I’ve literally become two different people. Problem is I don’t know which one is me. Who the fuck am I? I look into the mirror and I swear I can’t seem to process who’s looking back at me. It’s almost like I don’t know my own reflection. I continue to let myself used as some dishrag because I believe that’s what I’m worth. Like as much as I might desire love, I’m not worthy of it. I’m honestly pretty sure I’m cursed, because I’ve been fucked over by almost every guy in my life. Let’s save that for later though.

Sometimes I can see the person I was supposed to be, or the person I could be. But her image is kinda fades. I wish it was as easy as ripping all the bullshit from your heart. Kinda like when you rip a piece of duct tape from your skin like dusting of rubble and dust from a gold totem. I wish it would be that easy to take the unbearable pain away. I want the scars on my skin to fade away. Because I swear there are nights where I feel like all hope is lost. I’ve been fighting for six years to recover …and I’m just confused now. Maybe I’m confused because despite all this bullshit I’m rambling about, all the hate, anger,and hopelessness. I’m still fierce, fighting, and strong. I still have hope and my heart burns with a passion to live life to it’s fullest.

I just need it to get better.

I want to live.

Losing

I feel like I’ve lost enough recently. In the last year I lost my best friend (she won’t speak to me) and several close friends to different situations. None of them are dead, but sometimes things can’t be put back together.

I lost what I thought was my future. A career that I was brilliant at, had me trembling and crying behind closed doors from anxiety and bipolar disorder. I quit in August.

I lost the rest of my sense of peace and independence shortly thereafter and spent some time including my birthday in a psychiatric hospital.

I live with my parents now, and I’m trying desperately to get back on my feet, but my brain is fighting with me every step of the fucking way. I’m battling suicidal thoughts, panic attacks, and anger I never knew I had in me.

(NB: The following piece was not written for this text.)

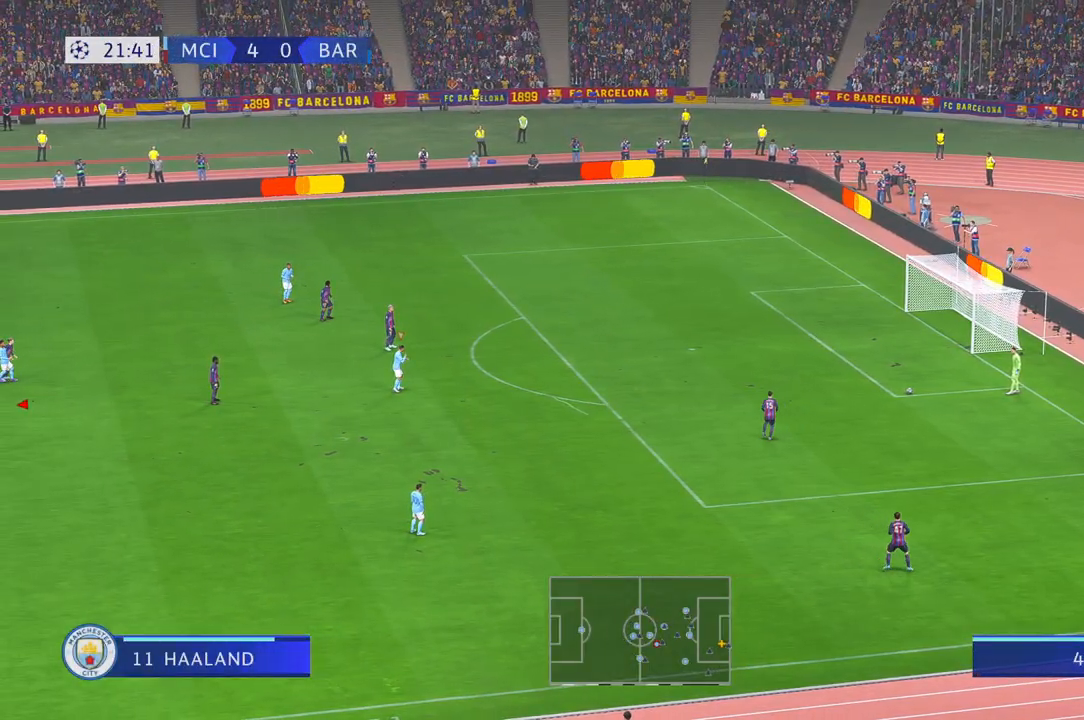
{"dt_ms": 500, "buttons": [], "left_stick": "center", "right_stick": "center", "events": []}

But plot twist. My parents are moving cross country and it’s no longer my choice. I’m going with them. I’m leaving my friends, my mentor, my therapist, my home.

I’m left grasping at straws.

I’m afraid of how much more I can lose because I’m losing the fight. Even when I try with everything that God gave me, it just doesn’t seem to be enough.

I miss my best friend. I miss my independence. I miss the me who could glow and love and feel joy. I never thought mental illness could cost this much.